## Selected passage

# New Giant halfmoon



## Stone (Jan 6, 2013)

Here is a pic of Edward, a lucky find at petco. he is a bit fat, it was betta candy (brine shrimo and blood worm) day, He has been marbling he used to have yellow, now h is turning that peachy color on his fins


----------



## Stone (Jan 6, 2013)

Ohh and here is olvier, I do not remember if I posted a pic of him or not


----------



## hrutan (Jun 25, 2014)

Lovely! Thanks for sharing!


----------



## Schmoo (Oct 3, 2014)

Very pretty fish. :3


----------



## TerriGtoo (Jul 2, 2013)

Oh, he is gorgeous! I can't wait to see if he colors up even more. I love the peach in his fins. Please post more pics in future if he decides to change more. Is Oliver a giant too? Kind of hard to tell proportionately.


----------



## Magickarp05 (Nov 26, 2014)

Oh, what lovely fish! I love the coloring on Olvier's tall. I hope you post more pics of these two soon


----------



## fleetfish (Jun 29, 2010)

They're handsome beefcakes.


----------



## logisticsguy (Sep 7, 2012)

They look great! Wow what a find at Petco! Congrats Stone.


----------



## Stone (Jan 6, 2013)

Ty all, yes oliver is a giant too, he is actually bigger than edward, I have been lucky with finding some pretty awesome giants at petco, My first giant was from there and he made me love them, RIP elvis, I will always keep a giant or 2 around, One word fo caution to anyone getting a giant, be very careful on feeding them, they will eat till they pop


----------

## Instructions for the task
Name each user who posts in the forum thread about the new giant halfmoon, listing every username once. The material that comes next is from a different source than the forum thread.

## Given information

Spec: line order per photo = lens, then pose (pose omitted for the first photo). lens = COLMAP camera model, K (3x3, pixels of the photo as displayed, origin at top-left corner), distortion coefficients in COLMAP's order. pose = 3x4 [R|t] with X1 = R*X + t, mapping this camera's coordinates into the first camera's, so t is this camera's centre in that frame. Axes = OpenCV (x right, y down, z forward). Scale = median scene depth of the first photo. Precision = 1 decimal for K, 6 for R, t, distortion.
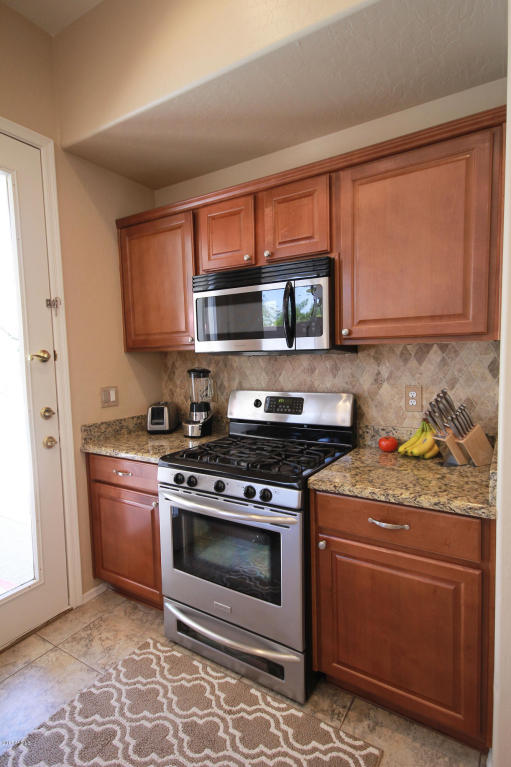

## Task solution
Stone, hrutan, Schmoo, TerriGtoo, Magickarp05, fleetfish, logisticsguy